Irving’s charming and audacious novel about the confusing coming-of-age of a bisexual boy in a small Vermont town features a glorious cast of misfit characters, an intricately constructed plot, and a call to celebrate human sexuality.
Lower RiverThe Lower River. By Paul Theroux.
When his marriage and clothing store fail, a sixtysomething man returns to Africa to rekindle the intense feeling of his days in the Peace Corps. A gripping and vital novel that reads like Conrad or Greene. (Top of the List winner—Adult Fiction.)
The Round House. By Louise Erdrich.
Erdrich’s profound intimacy with her characters, beginning with 13-year-old Ojibwe Joe Coutts, electrifies this stunning and wise novel of family bonds, hate crimes, and vengeance set within a web of history, cruel loss, and bracing realizations.
Skagboys.

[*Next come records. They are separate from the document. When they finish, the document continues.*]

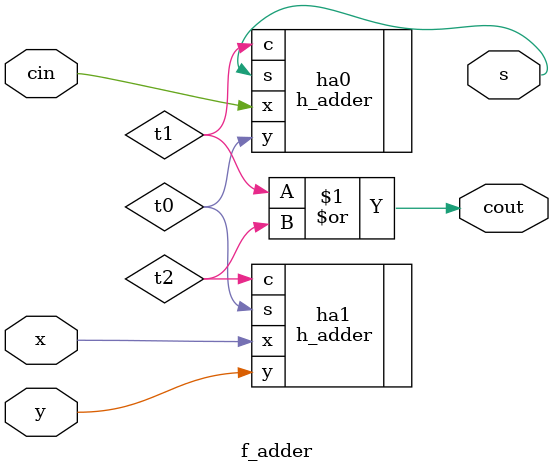
<source format=v>
`timescale 1ns / 1ps


module f_adder(cin, x, y, s, cout);
input cin, x, y;
output s, cout;
wire t0, t1,t2;
h_adder ha0(.x(cin), .y(t0), .s(s), .c(t1));
h_adder ha1(.x(x), .y(y), .s(t0), .c(t2));
assign cout = t1 | t2;
endmodule

</source>
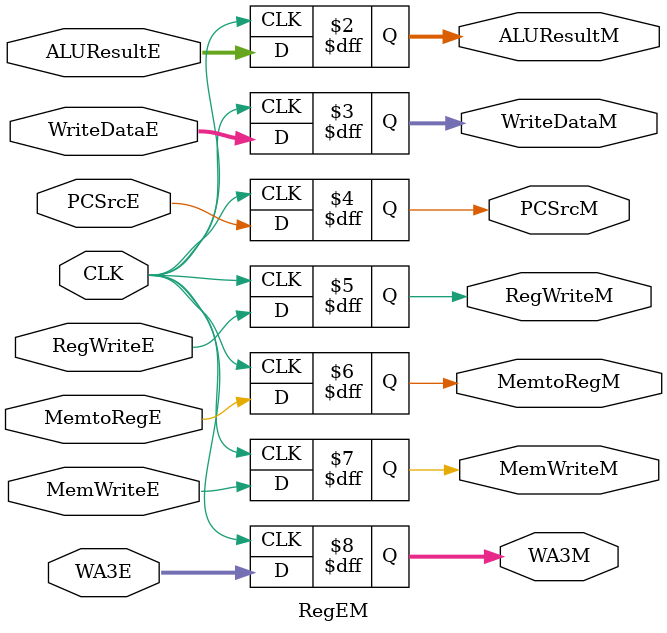
<source format=sv>
`timescale 1ns / 1ps

module RegEM #(parameter BITS = 32) (
	input logic [BITS-1:0] ALUResultE, WriteDataE, 
	input logic PCSrcE,RegWriteE,MemtoRegE,MemWriteE,CLK,
	input logic [3:0] WA3E,

	output logic [BITS-1:0] ALUResultM, WriteDataM, 
	output logic PCSrcM,RegWriteM,MemtoRegM,MemWriteM,
	output logic [3:0] WA3M);
	
	always_ff@(posedge CLK)
	begin
		WA3M = WA3E;
		PCSrcM = PCSrcE;
		RegWriteM = RegWriteE;
		MemtoRegM = MemtoRegE;
		MemWriteM = MemWriteE;
		ALUResultM = ALUResultE;
		WriteDataM = WriteDataE;
	end
endmodule
</source>
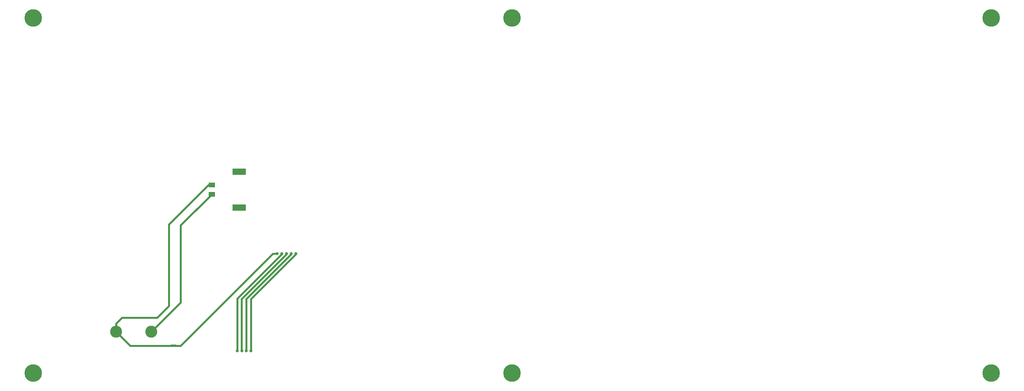
<source format=gbl>
%TF.GenerationSoftware,KiCad,Pcbnew,7.0.2-0*%
%TF.CreationDate,2024-05-09T13:19:14-07:00*%
%TF.ProjectId,New_Coil_Panel_Y,4e65775f-436f-4696-9c5f-50616e656c5f,2.0*%
%TF.SameCoordinates,Original*%
%TF.FileFunction,Copper,L6,Bot*%
%TF.FilePolarity,Positive*%
%FSLAX46Y46*%
G04 Gerber Fmt 4.6, Leading zero omitted, Abs format (unit mm)*
G04 Created by KiCad (PCBNEW 7.0.2-0) date 2024-05-09 13:19:14*
%MOMM*%
%LPD*%
G01*
G04 APERTURE LIST*
%TA.AperFunction,ComponentPad*%
%ADD10C,2.600000*%
%TD*%
%TA.AperFunction,ConnectorPad*%
%ADD11C,3.800000*%
%TD*%
%TA.AperFunction,SMDPad,CuDef*%
%ADD12R,1.450000X1.100000*%
%TD*%
%TA.AperFunction,SMDPad,CuDef*%
%ADD13R,2.899999X1.350000*%
%TD*%
%TA.AperFunction,SMDPad,CuDef*%
%ADD14C,0.500000*%
%TD*%
%TA.AperFunction,ViaPad*%
%ADD15C,0.650000*%
%TD*%
%TA.AperFunction,Conductor*%
%ADD16C,0.450000*%
%TD*%
G04 APERTURE END LIST*
%TA.AperFunction,EtchedComponent*%
G36*
X83304000Y-121916000D02*
G01*
X82304000Y-121916000D01*
X82304000Y-121416000D01*
X83304000Y-121416000D01*
X83304000Y-121916000D01*
G37*
%TD.AperFunction*%
D10*
X52371631Y-50586000D03*
D11*
X52371631Y-50586000D03*
D10*
X70348000Y-118626000D03*
X77968000Y-118626000D03*
D12*
X91053001Y-86799003D03*
X91053001Y-88799004D03*
D13*
X97028000Y-83904005D03*
X97028000Y-91694000D03*
D10*
X156121631Y-50586000D03*
D11*
X156121631Y-50586000D03*
D10*
X259871631Y-127586000D03*
D11*
X259871631Y-127586000D03*
D10*
X156121631Y-127586000D03*
D11*
X156121631Y-127586000D03*
D10*
X52371631Y-127586000D03*
D11*
X52371631Y-127586000D03*
D10*
X259871631Y-50586000D03*
D11*
X259871631Y-50586000D03*
D14*
X83304000Y-121666000D03*
X82304000Y-121666000D03*
D15*
X106269688Y-101733880D03*
X97633688Y-122783880D03*
X99568000Y-122783880D03*
X96617688Y-122783880D03*
X107285688Y-101733880D03*
X108301688Y-101733880D03*
X109317688Y-101733880D03*
X98552000Y-122783880D03*
X105253688Y-101733880D03*
D16*
X81788000Y-95339004D02*
X81788000Y-113030000D01*
X79248000Y-115570000D02*
X71628000Y-115570000D01*
X71628000Y-115570000D02*
X70348000Y-116850000D01*
X70348000Y-118626000D02*
X73388000Y-121666000D01*
X70348000Y-116850000D02*
X70348000Y-118626000D01*
X91053001Y-86799003D02*
X90328001Y-86799003D01*
X90328001Y-86799003D02*
X81788000Y-95339004D01*
X81788000Y-113030000D02*
X79248000Y-115570000D01*
X73388000Y-121666000D02*
X82304000Y-121666000D01*
X84328000Y-121666000D02*
X83304000Y-121666000D01*
X107285688Y-101733880D02*
X107285688Y-101756312D01*
X108301688Y-101756312D02*
X108301688Y-101733880D01*
X97536000Y-122686192D02*
X97633688Y-122783880D01*
X84328000Y-112266000D02*
X77968000Y-118626000D01*
X97536000Y-111506000D02*
X97536000Y-122686192D01*
X105253688Y-101733880D02*
X104260120Y-101733880D01*
X99568000Y-111506000D02*
X109317688Y-101756312D01*
X109317688Y-101756312D02*
X109317688Y-101733880D01*
X98552000Y-111506000D02*
X108301688Y-101756312D01*
X107285688Y-101756312D02*
X97536000Y-111506000D01*
X91053001Y-88799004D02*
X84328000Y-95524005D01*
X99568000Y-122783880D02*
X99568000Y-111506000D01*
X104260120Y-101733880D02*
X84328000Y-121666000D01*
X96617688Y-111408312D02*
X106269688Y-101756312D01*
X98552000Y-122783880D02*
X98552000Y-111506000D01*
X96617688Y-122783880D02*
X96617688Y-111408312D01*
X84328000Y-95524005D02*
X84328000Y-112266000D01*
X106269688Y-101756312D02*
X106269688Y-101733880D01*
M02*

</source>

By Irvine Welsh.
Nearly 20 years after Trainspotting, Welsh delivers a stunning prequel that shows how his characters got hooked on heroin. As before, it’s the remarkable characterizations that give this haunting work its devastating impact.
Sutton. By J. R. Moehringer.
Moehringer relays, in electrifying prose, the highs and lows of bank robber Willie Sutton’s dramatic life, from the thrill of the heist to the brutal interrogations by cops and the hell of years spent in solitary confinement.
Sweet Tooth. By Ian McEwan.
McEwan goes back in time to enter the spy world of British intelligence in the early 1970s, and in the book’s heroine, he has created a resonant female character.
Telegraph Avenue. By Michael Chabon.
Chabon’s exuberantly alive novel of two families, one African American, the other Jewish, and a beloved but imperiled used record store is an intricate, funny, and revelatory saga of family and friendship and the soul of American life.
The Testament of Mary. By Colm Tóibín.
Irishman Tóibín delivers a stunning interpretation of the life and role of the mother of Jesus that is as beautiful in its presentation as it is provocative in intention.
That's not a feelingThat’s Not a Feeling. By Dan Josefson.
This remarkable debut novel follows the growing friendship between students at the Roaring Orchards School for Troubled Teens. The matter-of-fact prose, studded with perfectly phrased gems, provides a cool surface to a work that is rich in feeling.
This Is How You Lose Her. By Junot Díaz.
Each tale of unrequited and betrayed love and family crises is electric with passionate observations and off-the-charts emotional and social intelligence as MacArthur fellow Díaz charts the struggles of Yunior, a beleaguered Dominican American.
True Believers. By Kurt Andersen.
A onetime Supreme Court nominee sets out to reveal a deadly truth from her radical past but manages to do much more. An ambitious and remarkable novel, wonderfully voiced, about memory, secrets, guilt, and the dangers of certitude.
The Unlikely Pilgrimage of Harold Fry. By Rachel Joyce.
Joyce’s debut novel about a new retiree who embarks on a mission of mercy involving a solitary 500-mile walk across the north of England is quirky and charming but also haunting in its examination of love and devotion.